I know of a number of cases where parents of children with
learning disabilities have been concerned that, when their children
reach eighteen, they are no longer able to make decisions in
relation to matters such as medical treatment or which care home
they should live in. This decision is taken out of their
hands and is dealt with by a number of different bodies. It
is difficult to know at present how the appointment of deputies
will work, but it seems that there is no reason why parents should
not be appointed as deputies for their children in relation to
decisions regarding health and welfare. The Court will give
consideration to the level of skill and competence required and to
the type of issue that is to be decided by the deputy. It is
also expected to be someone who is known to the person.
In addition to Deputies the Act provides for the appointment of
Independent Mental Capacity Advocates. These are people
appointed by the Court who will represent the views of those
without friends or family to consent to proposals when the NHS is
providing serious medical treatment or where a change is proposed
to the arrangements for accommodation.
Code of Practice
The Act is supported by the Code of Practice which provides a
glss on the provisions of the Act. It is 296 pages long and
everyone working in this field should be familiar with its
guidance.
The New Court
The Court of Protection has a new enhanced role dealing with all
means of decision making for people who lack capacity. It
combines the personal welfare and healthcare jurisdiction which
used to exercised by the Family Division with the financial
jurisdiction of the old Court of Protection. There is also
the Office of Public Guardian. The Public Guardian has
various functions including:
· establishing and maintaining registers of Lasting Powers
of Attorney
· supervising deputies
· directing a visit by the Court of Protection
visitor
· receiving Reports and Accounts - complaints
handling.
For those who are not familiar with the Court of Protection, it
is an accessible forum. Hearings are dealt with in an
unthreatening manner. Parties usually sit around a table and
the Judges will often deal with applications on the papers
alone.
Advance Decisions
In addition to the above, the Act make important provision in
relation to advance decisions to refuse treatment and ‘Living
Wills’. It is important that statements relating to life
sustaining treatment confirm that the decision is to apply to
treatment: ‘even if life is at risk’ and those who have made
Living Wills should amend them to include this statement.
Lasting Powers of Attorney
The Act has revised the process relating to Powers of Attorney
to manage a persons affairs once they lose capacity.

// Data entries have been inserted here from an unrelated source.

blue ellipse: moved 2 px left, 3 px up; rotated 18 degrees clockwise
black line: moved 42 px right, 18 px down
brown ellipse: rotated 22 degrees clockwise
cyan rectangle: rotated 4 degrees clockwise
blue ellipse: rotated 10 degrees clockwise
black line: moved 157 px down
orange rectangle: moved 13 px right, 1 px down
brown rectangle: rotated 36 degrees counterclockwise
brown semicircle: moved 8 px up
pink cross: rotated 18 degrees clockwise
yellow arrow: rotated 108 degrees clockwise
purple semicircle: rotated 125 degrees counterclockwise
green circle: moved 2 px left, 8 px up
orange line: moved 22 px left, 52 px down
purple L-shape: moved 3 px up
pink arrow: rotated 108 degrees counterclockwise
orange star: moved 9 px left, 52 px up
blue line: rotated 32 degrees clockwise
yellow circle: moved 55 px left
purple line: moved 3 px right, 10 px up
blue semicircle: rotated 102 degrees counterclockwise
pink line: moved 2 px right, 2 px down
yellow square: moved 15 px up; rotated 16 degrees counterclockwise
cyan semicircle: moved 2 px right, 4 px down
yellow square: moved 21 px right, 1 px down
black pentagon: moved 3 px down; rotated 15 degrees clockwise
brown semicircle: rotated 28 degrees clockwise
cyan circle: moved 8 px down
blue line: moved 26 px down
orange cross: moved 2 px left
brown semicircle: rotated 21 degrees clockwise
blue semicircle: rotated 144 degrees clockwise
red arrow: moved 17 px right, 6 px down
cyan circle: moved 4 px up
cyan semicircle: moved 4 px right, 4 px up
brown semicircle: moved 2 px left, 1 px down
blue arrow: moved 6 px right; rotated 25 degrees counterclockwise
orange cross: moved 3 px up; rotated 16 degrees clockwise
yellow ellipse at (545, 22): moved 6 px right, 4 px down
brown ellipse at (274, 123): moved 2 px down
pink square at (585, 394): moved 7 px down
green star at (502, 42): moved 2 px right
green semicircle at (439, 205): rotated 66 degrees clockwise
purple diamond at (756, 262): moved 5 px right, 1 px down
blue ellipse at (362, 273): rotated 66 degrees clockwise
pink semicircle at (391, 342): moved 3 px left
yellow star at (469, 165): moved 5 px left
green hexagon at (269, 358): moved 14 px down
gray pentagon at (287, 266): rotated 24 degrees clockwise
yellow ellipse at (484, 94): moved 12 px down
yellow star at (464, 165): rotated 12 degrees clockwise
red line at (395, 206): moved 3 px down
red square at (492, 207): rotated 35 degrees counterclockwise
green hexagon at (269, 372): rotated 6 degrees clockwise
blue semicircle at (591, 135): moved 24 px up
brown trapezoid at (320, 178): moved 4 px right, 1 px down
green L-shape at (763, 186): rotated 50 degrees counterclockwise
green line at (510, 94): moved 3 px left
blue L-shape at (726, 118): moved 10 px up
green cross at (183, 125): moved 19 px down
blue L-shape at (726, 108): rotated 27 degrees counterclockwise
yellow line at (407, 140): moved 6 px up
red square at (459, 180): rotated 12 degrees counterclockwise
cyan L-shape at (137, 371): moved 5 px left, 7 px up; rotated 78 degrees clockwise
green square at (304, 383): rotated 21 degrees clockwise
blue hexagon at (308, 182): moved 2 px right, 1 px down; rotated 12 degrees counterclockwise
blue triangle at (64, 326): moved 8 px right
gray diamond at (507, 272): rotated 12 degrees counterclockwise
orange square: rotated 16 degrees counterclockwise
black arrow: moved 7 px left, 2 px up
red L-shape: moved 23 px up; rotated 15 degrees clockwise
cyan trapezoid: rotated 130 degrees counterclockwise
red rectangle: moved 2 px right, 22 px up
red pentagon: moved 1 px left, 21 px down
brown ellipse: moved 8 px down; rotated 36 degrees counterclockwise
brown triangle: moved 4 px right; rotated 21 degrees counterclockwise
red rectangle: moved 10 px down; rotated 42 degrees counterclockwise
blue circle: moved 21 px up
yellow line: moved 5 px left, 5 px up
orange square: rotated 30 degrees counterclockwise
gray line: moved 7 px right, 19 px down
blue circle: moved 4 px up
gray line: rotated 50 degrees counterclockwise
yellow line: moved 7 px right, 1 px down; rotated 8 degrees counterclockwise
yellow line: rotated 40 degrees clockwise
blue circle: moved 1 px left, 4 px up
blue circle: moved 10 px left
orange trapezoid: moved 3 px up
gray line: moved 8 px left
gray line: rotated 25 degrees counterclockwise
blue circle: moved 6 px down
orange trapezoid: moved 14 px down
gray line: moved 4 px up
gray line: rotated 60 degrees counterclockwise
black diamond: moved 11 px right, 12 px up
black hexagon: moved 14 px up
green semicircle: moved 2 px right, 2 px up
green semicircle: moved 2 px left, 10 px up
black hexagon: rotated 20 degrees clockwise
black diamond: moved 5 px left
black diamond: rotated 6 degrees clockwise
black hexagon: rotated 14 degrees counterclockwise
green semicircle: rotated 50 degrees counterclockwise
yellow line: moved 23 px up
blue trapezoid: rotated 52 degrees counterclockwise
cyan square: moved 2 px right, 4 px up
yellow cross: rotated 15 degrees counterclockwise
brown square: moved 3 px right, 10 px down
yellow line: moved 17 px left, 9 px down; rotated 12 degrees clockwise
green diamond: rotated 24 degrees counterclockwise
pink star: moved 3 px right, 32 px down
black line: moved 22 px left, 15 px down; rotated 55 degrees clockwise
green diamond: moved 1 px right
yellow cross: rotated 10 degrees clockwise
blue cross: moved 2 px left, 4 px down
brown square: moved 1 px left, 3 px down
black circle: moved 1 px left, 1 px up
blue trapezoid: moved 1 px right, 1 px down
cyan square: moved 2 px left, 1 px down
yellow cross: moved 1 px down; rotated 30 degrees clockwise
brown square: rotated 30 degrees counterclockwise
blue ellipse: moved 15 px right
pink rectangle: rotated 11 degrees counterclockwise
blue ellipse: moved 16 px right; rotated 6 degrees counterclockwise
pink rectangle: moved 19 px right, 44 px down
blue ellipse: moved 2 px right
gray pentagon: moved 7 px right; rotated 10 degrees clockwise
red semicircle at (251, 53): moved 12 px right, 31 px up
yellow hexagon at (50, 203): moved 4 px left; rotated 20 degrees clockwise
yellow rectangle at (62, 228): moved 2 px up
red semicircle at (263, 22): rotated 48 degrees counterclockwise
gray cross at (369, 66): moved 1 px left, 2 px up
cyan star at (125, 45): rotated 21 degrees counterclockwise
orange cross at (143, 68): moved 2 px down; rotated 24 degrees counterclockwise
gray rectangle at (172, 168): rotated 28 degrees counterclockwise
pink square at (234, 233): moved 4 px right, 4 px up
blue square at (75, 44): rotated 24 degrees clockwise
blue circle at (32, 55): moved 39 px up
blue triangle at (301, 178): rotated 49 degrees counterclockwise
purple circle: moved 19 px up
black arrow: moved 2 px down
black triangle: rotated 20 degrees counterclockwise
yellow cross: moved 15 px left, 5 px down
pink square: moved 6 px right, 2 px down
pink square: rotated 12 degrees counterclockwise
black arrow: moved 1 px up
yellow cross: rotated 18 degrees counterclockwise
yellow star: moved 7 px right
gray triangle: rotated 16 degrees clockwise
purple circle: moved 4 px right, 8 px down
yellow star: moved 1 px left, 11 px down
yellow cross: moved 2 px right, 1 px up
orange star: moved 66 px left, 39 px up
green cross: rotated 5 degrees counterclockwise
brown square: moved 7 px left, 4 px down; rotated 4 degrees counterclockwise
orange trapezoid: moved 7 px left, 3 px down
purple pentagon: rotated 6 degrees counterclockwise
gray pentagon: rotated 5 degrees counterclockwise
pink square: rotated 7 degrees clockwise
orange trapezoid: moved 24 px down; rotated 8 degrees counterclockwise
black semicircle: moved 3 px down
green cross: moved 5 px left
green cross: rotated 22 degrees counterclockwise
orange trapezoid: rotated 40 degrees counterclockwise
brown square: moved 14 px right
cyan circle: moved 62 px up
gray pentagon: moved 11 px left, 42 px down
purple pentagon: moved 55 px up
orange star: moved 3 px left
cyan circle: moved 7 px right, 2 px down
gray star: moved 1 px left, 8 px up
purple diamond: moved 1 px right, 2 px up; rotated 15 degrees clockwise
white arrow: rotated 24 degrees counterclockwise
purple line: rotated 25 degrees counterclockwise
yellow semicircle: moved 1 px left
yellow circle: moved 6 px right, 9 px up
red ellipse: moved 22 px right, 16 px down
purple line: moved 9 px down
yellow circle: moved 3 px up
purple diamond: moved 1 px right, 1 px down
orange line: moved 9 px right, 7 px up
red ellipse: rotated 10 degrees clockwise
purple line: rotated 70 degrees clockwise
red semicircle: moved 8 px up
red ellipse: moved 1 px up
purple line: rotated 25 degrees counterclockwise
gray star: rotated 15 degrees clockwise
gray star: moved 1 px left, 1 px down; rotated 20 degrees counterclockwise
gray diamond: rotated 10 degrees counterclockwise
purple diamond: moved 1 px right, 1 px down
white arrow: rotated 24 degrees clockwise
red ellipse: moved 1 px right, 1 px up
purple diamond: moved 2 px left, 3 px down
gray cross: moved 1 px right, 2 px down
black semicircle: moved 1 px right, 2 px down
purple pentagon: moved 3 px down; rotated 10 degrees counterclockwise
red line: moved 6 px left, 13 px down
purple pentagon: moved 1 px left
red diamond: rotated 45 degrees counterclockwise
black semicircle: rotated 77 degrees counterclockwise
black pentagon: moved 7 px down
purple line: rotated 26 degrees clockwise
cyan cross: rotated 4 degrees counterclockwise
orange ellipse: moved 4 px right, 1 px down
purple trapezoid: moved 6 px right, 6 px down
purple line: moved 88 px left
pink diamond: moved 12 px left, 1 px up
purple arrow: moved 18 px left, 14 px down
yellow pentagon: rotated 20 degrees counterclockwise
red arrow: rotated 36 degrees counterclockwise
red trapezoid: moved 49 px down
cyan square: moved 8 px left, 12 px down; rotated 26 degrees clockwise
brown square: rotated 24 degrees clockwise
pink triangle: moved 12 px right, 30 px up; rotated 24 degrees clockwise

This is
a subject of a separate note. Existing Enduring Powers of
Attorney continue to be valid but there are now two Lasting Powers
of Attorney, one in relation to financial matters and the other
cover a persons health and welfare
Excluded Matters
The Act does not govern ‘family relationship decisions’.
The following matters are excluded:
· Consent to marriage or civil partnership
· Consent to sexual relations
· Consent to divorce or dissolution of marriage on the
grounds of two years separation
· Consent to a child being placed for adoption or making
adoption orders
· Consent to an Order under the Human Fertilization and
Embryology Act
Conclusion
Does the Mental Capacity Act achieve what it has set out to
do? Perhaps it is expecting too much of a single piece of
legislation to deal with problems as complex and varied as those
posed by mental illness. However, I think it represents an
important stepping stone to a better system. We will have to
wait and see how the provisions operate in practice and how the
principles can be applied, but the Act is the result of much
careful consideration and drafting. It seeks to enable rather
than to restrict and as such offers a new and hopeful approach to
mental illness. I believe it should offer hope for parents,
carers and those working in this area.